Abstract: To achieve Canada’s GHG reduction targets, building performance (including those older and less sophisticated) must be improved. Enabling buildings with Smart and Continuous Commissioning (SCCx) functionality will allow peak performance to be achieved at minimum cost, while reducing energy use and improving occupant health and comfort. A comprehensive literature review of existing data ontologies supporting parallel topics to SCCx, including facility management, commissioning, and energy management, has been completed. Using learned strategies and a lean-agile approach, a SCCx-specific ontology is developed and proposed. A supporting case study implements the resultant ontology in a Ryerson University building  to ensure that the data model fully captures streamed data and supports a range of building applications. The ontology permits the real-time diagnosis and correction of building system faults and optimization of building performance. This ontology forms the basis for the longer- term SCCx prototype development, which will support the development of innovative approaches  to improve sustainability in building operations across scale, next- generation building controls and automation strategies.

 

Mohammadreza Rasolroveicy: PhD, Polytechnique de Montreal
Mentor: Prof. Marios Fokaefs

Mohammadreza Rasolroveicy is a PhD student with a background in the field of Fault Tolerance techniques in cloud computing, E-learning and its various advantages.
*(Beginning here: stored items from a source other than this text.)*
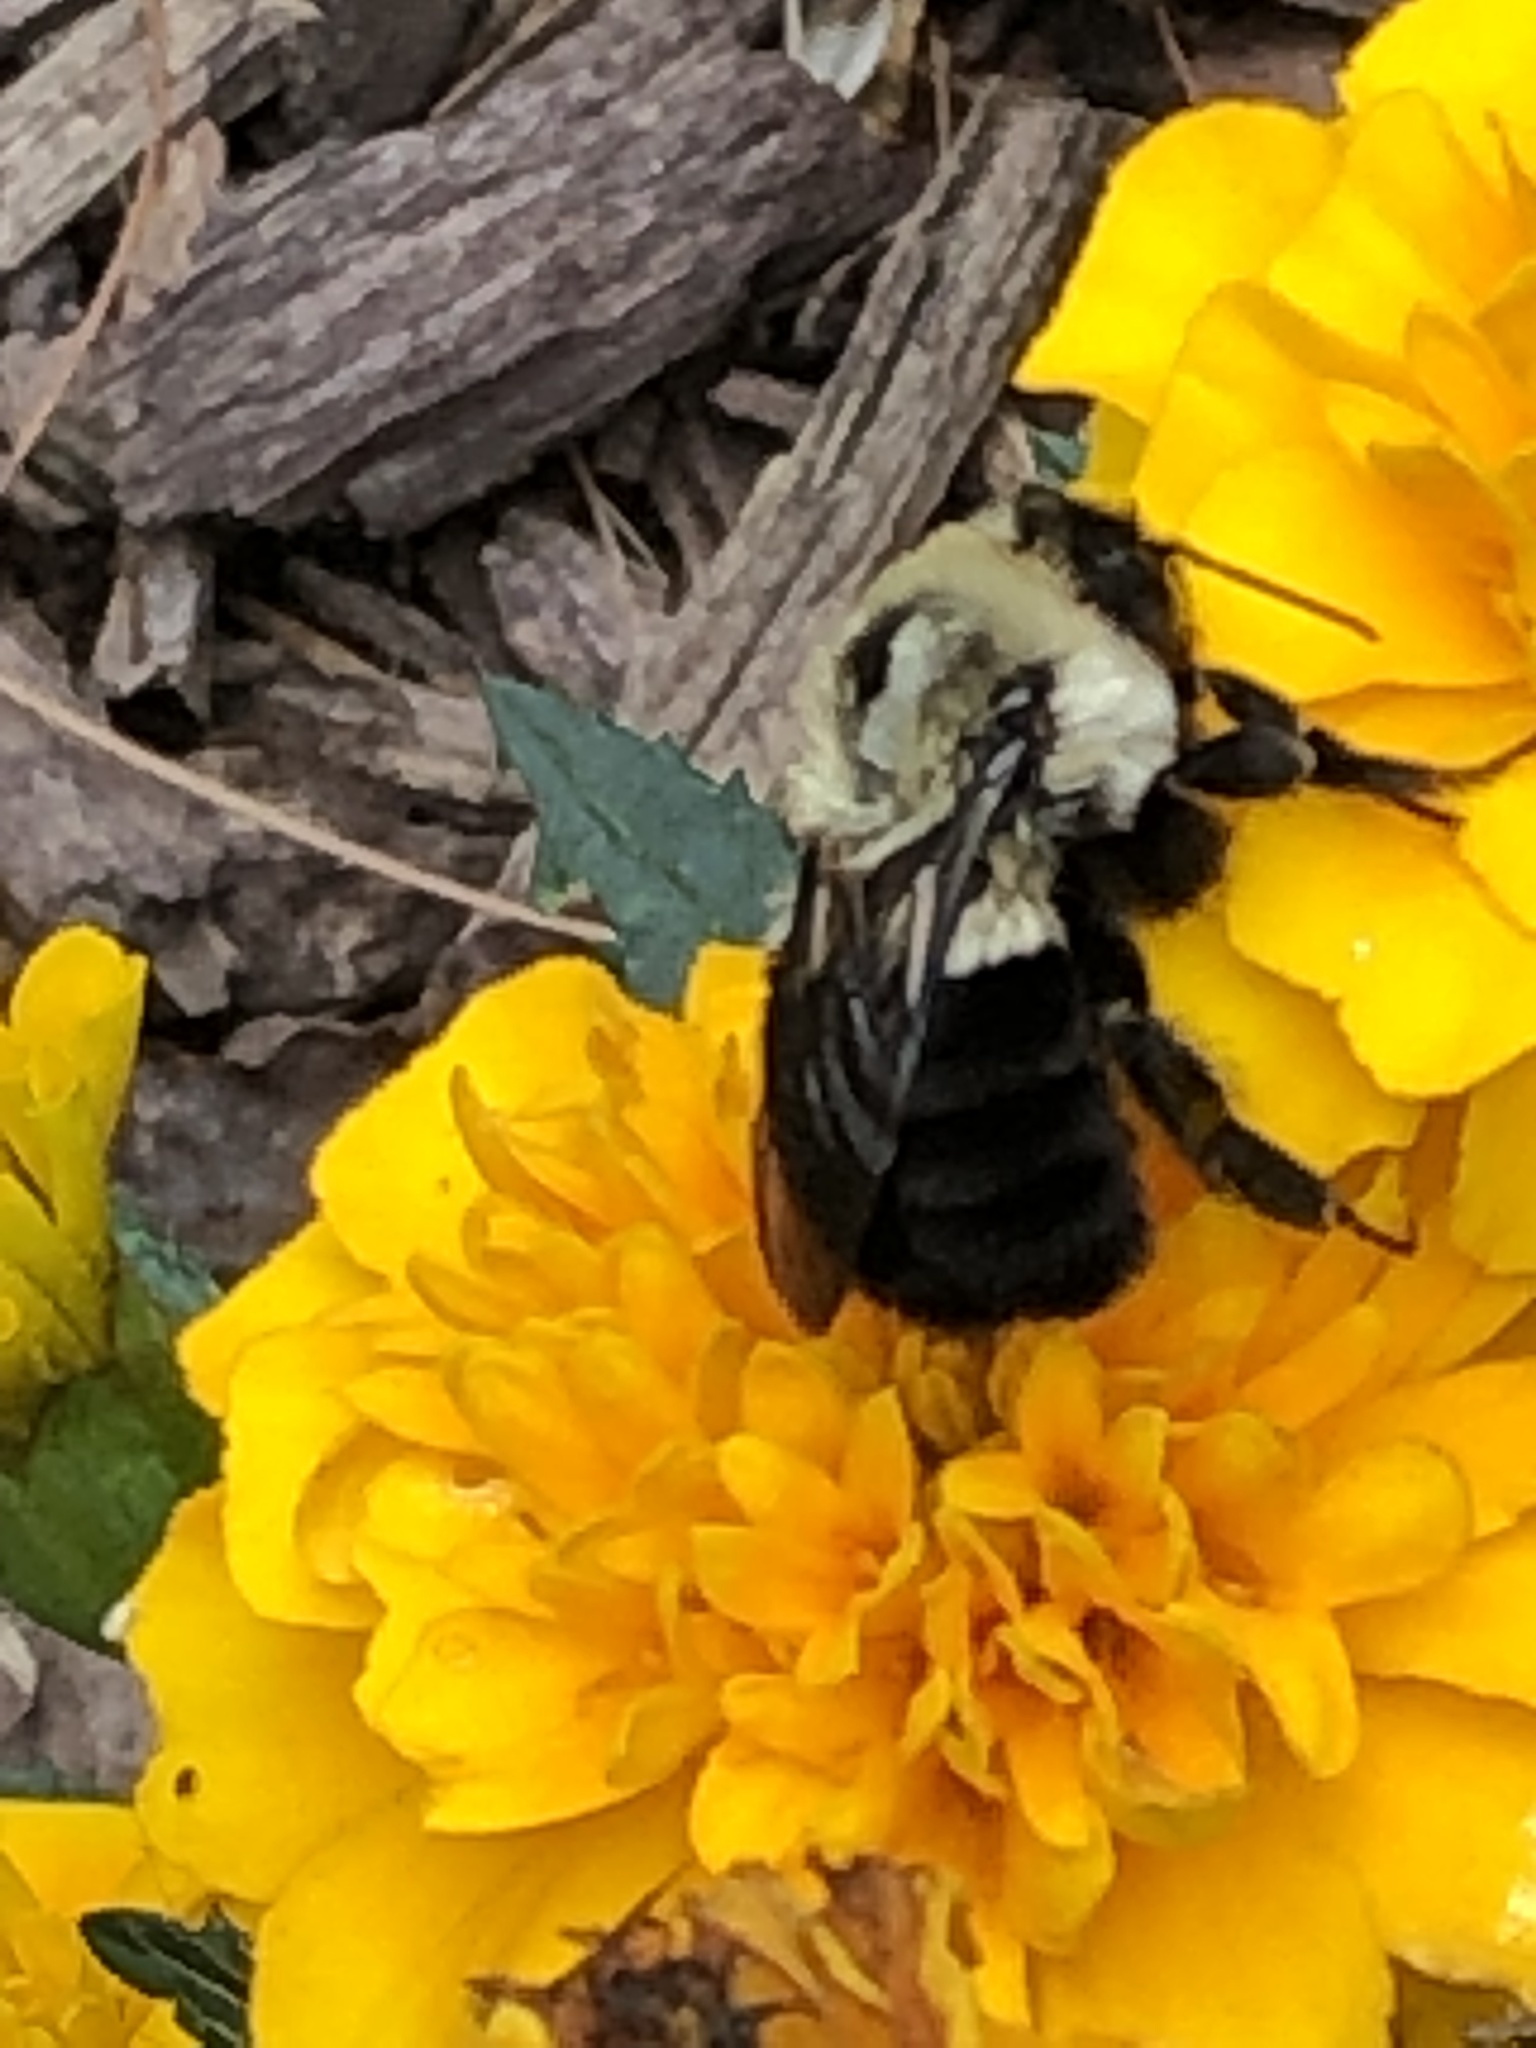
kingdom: Animalia
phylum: Arthropoda
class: Insecta
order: Hymenoptera
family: Apidae
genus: Bombus
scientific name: Bombus impatiens
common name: Common eastern bumble bee
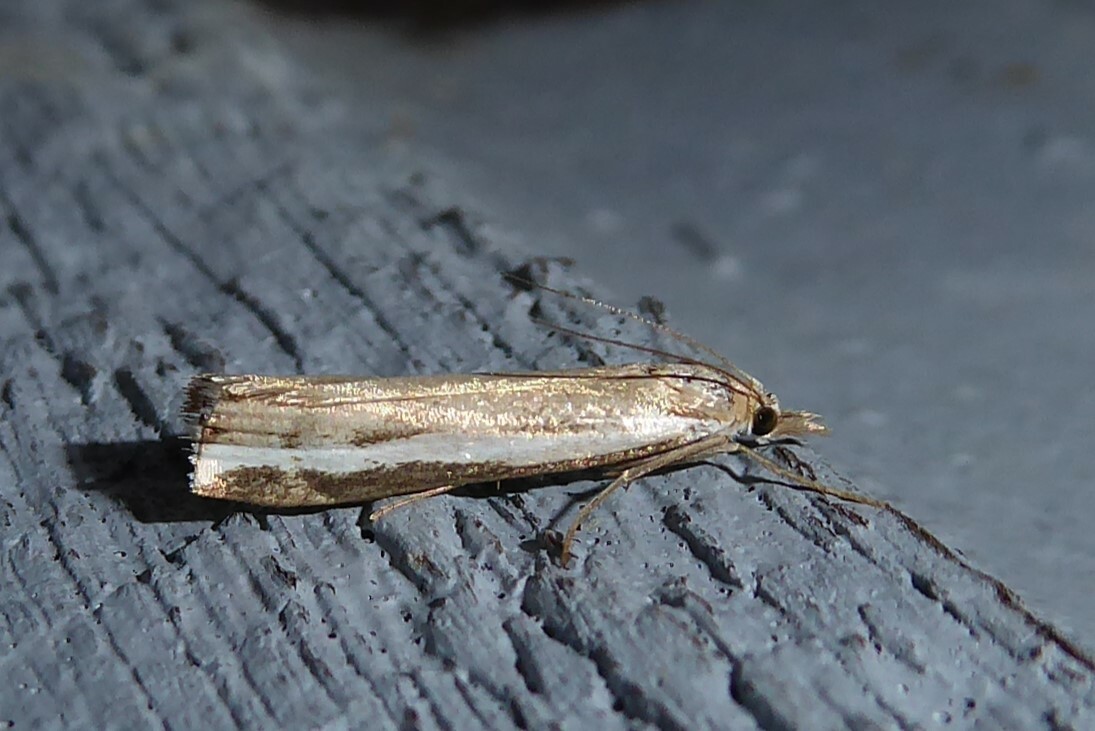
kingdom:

As a DITA trainee, he is working to further develop his expertise in IoT security and cloud computing. His project focuses on promoting security in IoT applications by integrating Blockchain technology and examining various threats that may confront these applications. He is also investigating DevOps approaches, such as MAPEK-k, to develop automation tools for maintaining performance and reducing energy consumption when applying security frameworks to the system.

 

 

Nahid Alimohammadi: MSc, York University
Mentor: Prof. Sotirios Liaskos

Nahid has strong scholarly and entrepreneurial backgrounds in various areas of IT development; from coding with C and JAVA, and analysis and design of enterprise systems, to managing several software projects and later successfully leading them to flourishing businesses. She is currently exploring new frontiers in the research areas of IoT and Blockchain and the manner they affect our lives.

Project Title: Empirically Exploring the Efficiency, Security and Sustainability of Blockchain Networks

 

 

Logan Gilmour: MSc, University of Alberta
Mentor: Prof. Eleni Stroulia

Logan Gilmour is studying Computing Science at the University of Alberta. His research is in Computer Vision, focused on reconstructing 3D building plans from photos. He has cofounded a game studio and worked in VR/AR. He's also a skier, rock-climber, cyclist, and general outdoor enthusiast.

Project Title: Learning non-local features for 3D reconstruction of buildings

Abstract: 3D Building Information Modeling (BIM) is a unified way of managing not only the design and construction of a building, but the whole lifecycle, including maintenance, retrofitting, and demolition. Many existing buildings lack BIM. Traditionally, 3D models would be constructed by surveyors taking many accurate measurements followed by architectural technologists integrating those measurements into a  3D model. This is a slow and expensive process. The Structure-from-Motion (SfM) photogrammetry approach to 3D reconstruction uses many photos of a static scene to recover both camera and scene information. One of the major challenges identified in structure-from-motion reconstruction of urban environments is the lack of easily uniquely matched local point features. Convolutional Neural Networks (CNN) have recently upended the field of computer vision. I hope to design a CNN architecture learn non-local feature representation, then use those features in a reconstruction system that overcomes some of the problems inherent in urban 3D reconstruction using SfM.

 

Shabnam Hoseini Mousavi: MSc, York University
Mentor: Prof. Natalija Vlajic

Shabnam received her Bachelor in Computer Science from University of New Brunswick. After gaining some experience through working in a security firm - a cybersecurity startup company specializing in insider threat detection, - she developed a passion towards cybersecurity and the field of Internet of Things (IoT). She is currently working on the security of IoT devices, as an exisiting challenge in this rapidly growing field.